`

Solr索引大小分析

阅读更多
http://juanggrande.wordpress.com/2010/12/20/solr-index-size-analysis/

In this post I’m going to talk about a set of benchmarks that I’ve done with Solr. The goal behind it is to see how each parameter defined in the schema affects the size of the index and the performance of the system.

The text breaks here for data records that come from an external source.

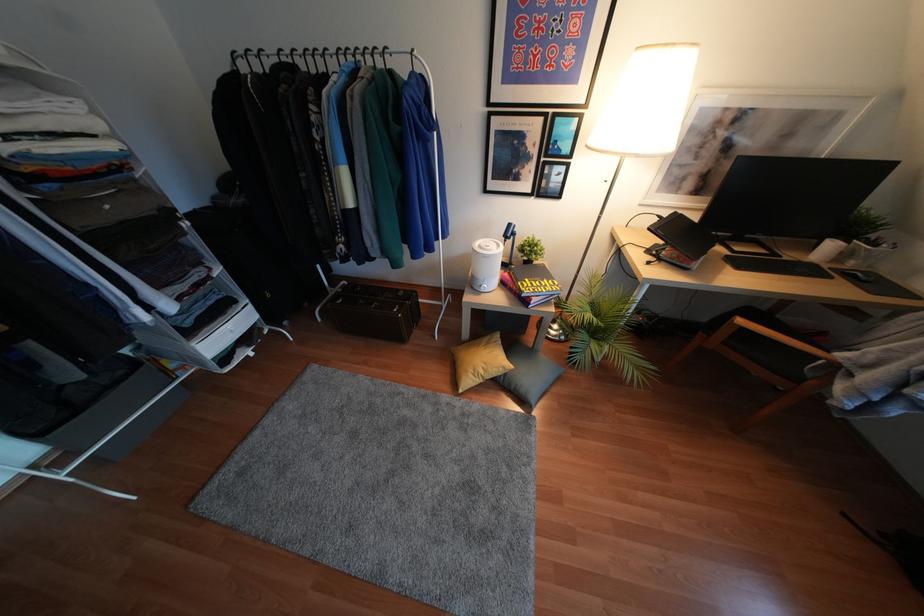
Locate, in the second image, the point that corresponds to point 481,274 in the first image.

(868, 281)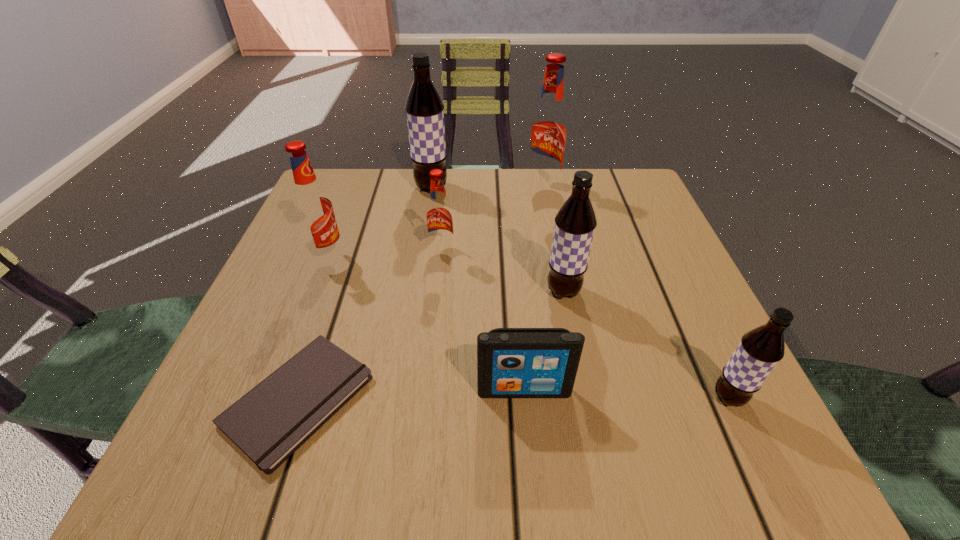
Where is `vacant area at the far left corner`? This screenshot has height=540, width=960. vacant area at the far left corner is located at coordinates (345, 177).

This screenshot has width=960, height=540. Identify the location of vacant position at the far right corner of the desktop. (622, 203).

Locate an element on the screen. This screenshot has height=540, width=960. blank space at the near right corner is located at coordinates (758, 457).

The image size is (960, 540). In order to click on free space between the smallest brown root beer and the shortest object in this screenshot , I will do `click(514, 399)`.

Where is `empty location between the rightmost object and the iPod`? empty location between the rightmost object and the iPod is located at coordinates (627, 394).

Find the location of a particular element. vacant space in between the nearest root beer and the iPod is located at coordinates (627, 394).

The height and width of the screenshot is (540, 960). I want to click on free space between the rightmost red root beer and the biggest brown root beer, so click(487, 187).

Identify the location of unoccupied position between the biggest brown root beer and the rightmost red root beer. (487, 187).

Locate an element on the screen. blank region between the second shortest object and the second smallest red root beer is located at coordinates (426, 323).

The image size is (960, 540). In order to click on free space between the checkbook and the leftmost red root beer in this screenshot , I will do `click(313, 328)`.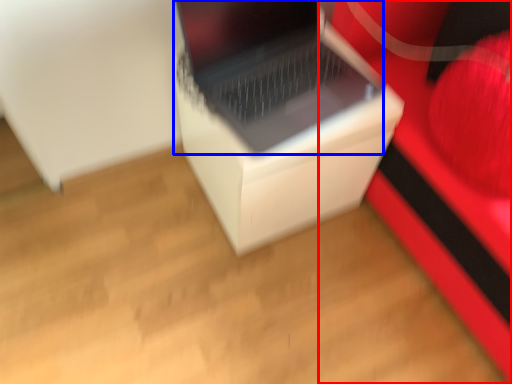
Question: Which object appears closest to the camera in this image, furniture (highlighted by a red box) or laptop (highlighted by a blue box)?

Choices:
 (A) furniture
 (B) laptop

Answer: (A)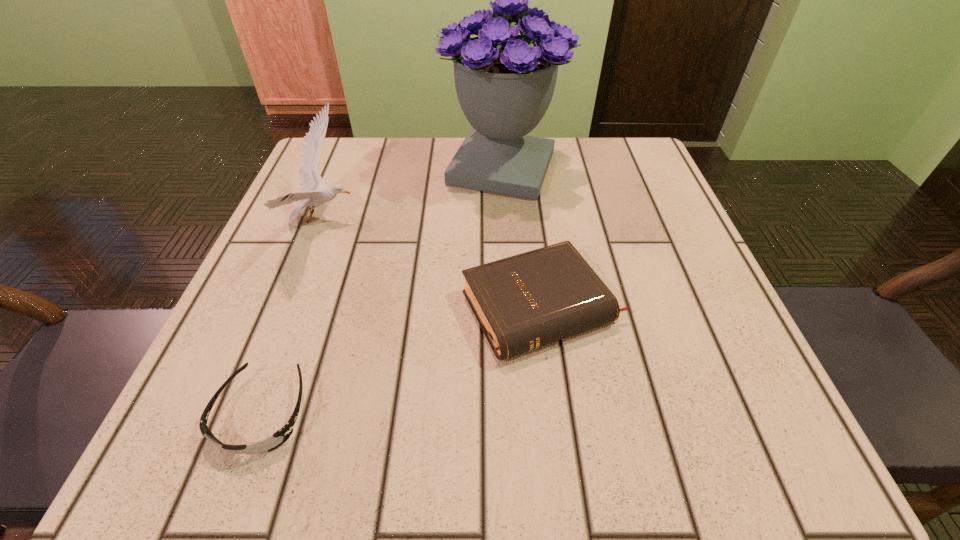
I want to click on the tallest object, so click(504, 82).

Find the location of `gull`. gull is located at coordinates (315, 192).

The first step was to fetch the set of documents that I was going to use in the tests. I wanted the documents to be composed of real text, so I started to look for sources in Internet. The first one that I really liked was Twitter. They provide a REST API that allows you to read a continuous stream of tweets, composed of approximately 1% of all the public tweets. Each tweet is expressed as a JSON Object, and carries meta-data about the message and the author. While this source allowed me to get a good number of documents in a short time (about 1.7 million tweets in 2 days), they were really small, so I started to look for a source of bigger documents, finally choosing Wikipedia. I downloaded the documents through HTTP using the “Random Article” feature in their site, obtaining about 160,000 articles in a couple of days. At the time of writting, the site download.wikipedia.org, which provides an easy way of downloading a bunch of articles, was out of service.

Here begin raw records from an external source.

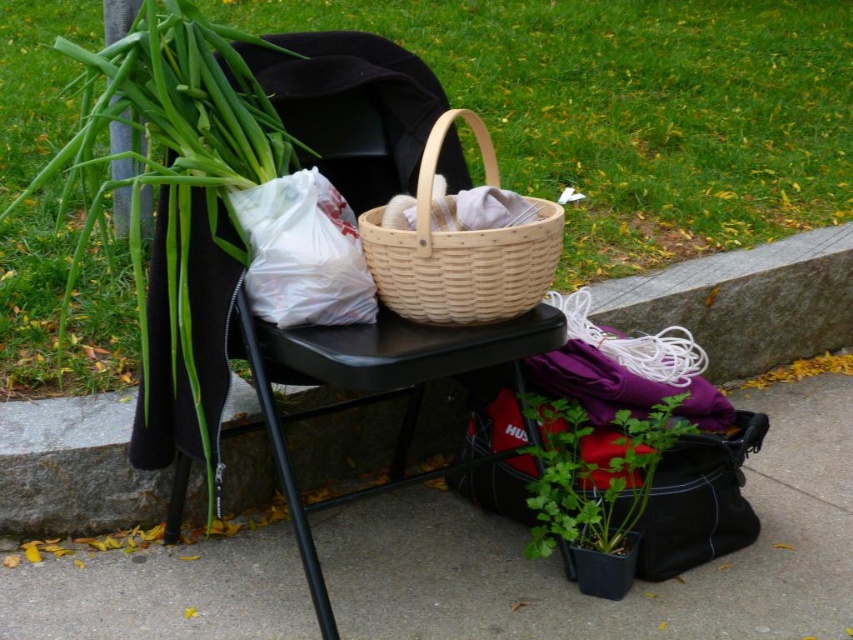
Question: Does green grass at upper center have a greater width compared to gray concrete curb at lower left?

Choices:
 (A) yes
 (B) no

Answer: (A)

Question: Is black plastic tray at lower center bigger than natural wood basket at center?

Choices:
 (A) no
 (B) yes

Answer: (B)

Question: Is the position of black plastic tray at lower center more distant than that of gray concrete curb at lower left?

Choices:
 (A) yes
 (B) no

Answer: (B)

Question: Which point is farther to the camera?

Choices:
 (A) (462, 296)
 (B) (480, 362)
 (C) (376, 536)
 (D) (283, 209)

Answer: (C)

Question: Which object is positioned closest to the gray concrete curb at lower left?

Choices:
 (A) black plastic tray at lower center
 (B) green grass at upper center
 (C) natural wood basket at center
 (D) green matte plant at left

Answer: (A)

Question: Which of the following is the closest to the observer?

Choices:
 (A) (346, 531)
 (B) (262, 193)
 (C) (463, 236)

Answer: (C)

The next step was to design the schema. Because one of the objectives is to see how each change in the schema affects the size of the index, I used many different combination of parameters, as to measure the influence of each one of them. On each case, the database of stop-words was populated using the top 100 terms of each set of documents, obtained from the administration panel of Solr. For both datasets, the “omitNorms”, “termVectors” and “stopWords” parameters are referred to the “text” field. In all cases, the value of the parameters “termOffsets” and “termPositions” is the same as “termVectors”.

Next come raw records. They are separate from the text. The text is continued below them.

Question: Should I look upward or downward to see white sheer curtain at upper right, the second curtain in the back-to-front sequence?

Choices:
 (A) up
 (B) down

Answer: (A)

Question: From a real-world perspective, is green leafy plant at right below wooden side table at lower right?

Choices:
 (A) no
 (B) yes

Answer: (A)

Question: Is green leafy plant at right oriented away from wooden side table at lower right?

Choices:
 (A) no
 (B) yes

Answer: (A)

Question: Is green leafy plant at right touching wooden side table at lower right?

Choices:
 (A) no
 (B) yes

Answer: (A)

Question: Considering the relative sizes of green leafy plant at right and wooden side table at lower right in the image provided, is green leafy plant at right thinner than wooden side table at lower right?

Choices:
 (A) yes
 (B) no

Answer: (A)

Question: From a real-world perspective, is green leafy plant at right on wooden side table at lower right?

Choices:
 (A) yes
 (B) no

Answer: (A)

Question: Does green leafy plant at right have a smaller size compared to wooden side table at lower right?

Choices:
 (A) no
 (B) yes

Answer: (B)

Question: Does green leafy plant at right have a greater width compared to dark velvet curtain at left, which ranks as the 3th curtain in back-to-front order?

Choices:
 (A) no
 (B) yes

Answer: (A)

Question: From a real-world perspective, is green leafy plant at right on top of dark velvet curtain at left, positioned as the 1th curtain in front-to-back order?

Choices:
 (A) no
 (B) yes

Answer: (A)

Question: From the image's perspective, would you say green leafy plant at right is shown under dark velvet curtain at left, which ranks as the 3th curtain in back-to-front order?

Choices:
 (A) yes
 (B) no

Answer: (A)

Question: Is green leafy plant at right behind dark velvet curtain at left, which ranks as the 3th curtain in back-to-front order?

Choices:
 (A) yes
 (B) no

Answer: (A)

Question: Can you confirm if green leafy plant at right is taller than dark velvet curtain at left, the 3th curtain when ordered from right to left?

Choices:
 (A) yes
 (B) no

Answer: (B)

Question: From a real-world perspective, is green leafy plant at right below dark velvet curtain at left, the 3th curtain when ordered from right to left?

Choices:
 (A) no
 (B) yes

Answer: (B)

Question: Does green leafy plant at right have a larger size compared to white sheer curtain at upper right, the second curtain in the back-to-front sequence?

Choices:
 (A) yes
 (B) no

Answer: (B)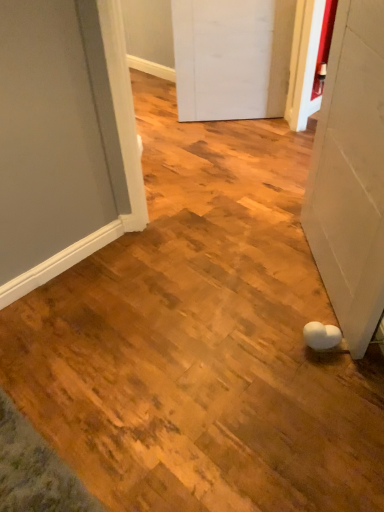
Locate an element on the screen. The width and height of the screenshot is (384, 512). vacant space that is to the left of white matte door at lower right, which is the second door from top to bottom is located at coordinates (242, 290).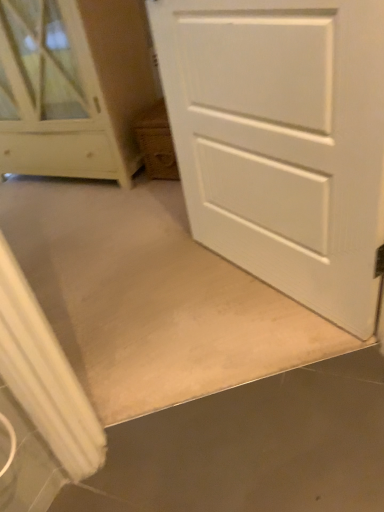
Describe the element at coordinates (68, 87) in the screenshot. I see `white wood chest of drawers at upper left` at that location.

Find the location of a particular element. white wood chest of drawers at upper left is located at coordinates (68, 87).

Measure the distance between white wood chest of drawers at upper left and camera.

The depth of white wood chest of drawers at upper left is 1.83 meters.

This screenshot has width=384, height=512. In order to click on white matte door at center in this screenshot , I will do `click(282, 141)`.

Consider the image. In order to face white matte door at center, should I rotate leftwards or rightwards?

To align with it, rotate right about 8.369°.

What do you see at coordinates (282, 141) in the screenshot? The height and width of the screenshot is (512, 384). I see `white matte door at center` at bounding box center [282, 141].

At what (x,y) coordinates should I click in order to perform the action: click on white wood chest of drawers at upper left. Please return your answer as a coordinate pair (x, y). This screenshot has width=384, height=512. Looking at the image, I should click on (x=68, y=87).

Which object is positioned more to the left, white wood chest of drawers at upper left or white matte door at center?

From the viewer's perspective, white wood chest of drawers at upper left appears more on the left side.

Between white wood chest of drawers at upper left and white matte door at center, which one is positioned behind?

white wood chest of drawers at upper left is further from the camera.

In the first figure you can see the size of the index for each schema for the Twitter data-set, and which proportion of the index corresponds to each parameter. Remember that this data-set has lots of documents (about 1.7 million) but each one is small (240 bytes on average). There are many remarkable things here. The first one is that the space occupied by the term vectors (~280 MiB when not using stop words) is almost equal to the space occupied by the inverted index itself (~240 MiB).  In second place, the space saved by omitting norms is almost negligible (~2 MiB). Third, the space saved by using stop word is doubled when storing term vectors, going from about 4% of the index to about 10%. Finally, the space occupied by the stored fields (~340 MiB) is considerably bigger than the space occupied by the inverted index itself.



In the second figure you can see the same information for the Wikipedia data-set. The size occupied by the norms is still negligible (< 1MiB), however, the size occupied by the stop words has increased to about 22% of the index size when not storing term vectors, and about 25% when storing them. This time, the size occupied by the term vectors (~1067 MiB) is almost three times the space occupied by the inverted index itself (~380 MiB). Finally, the size of the stored documents (~6330 MiB) is more than four times the size of the index with term vectors stored.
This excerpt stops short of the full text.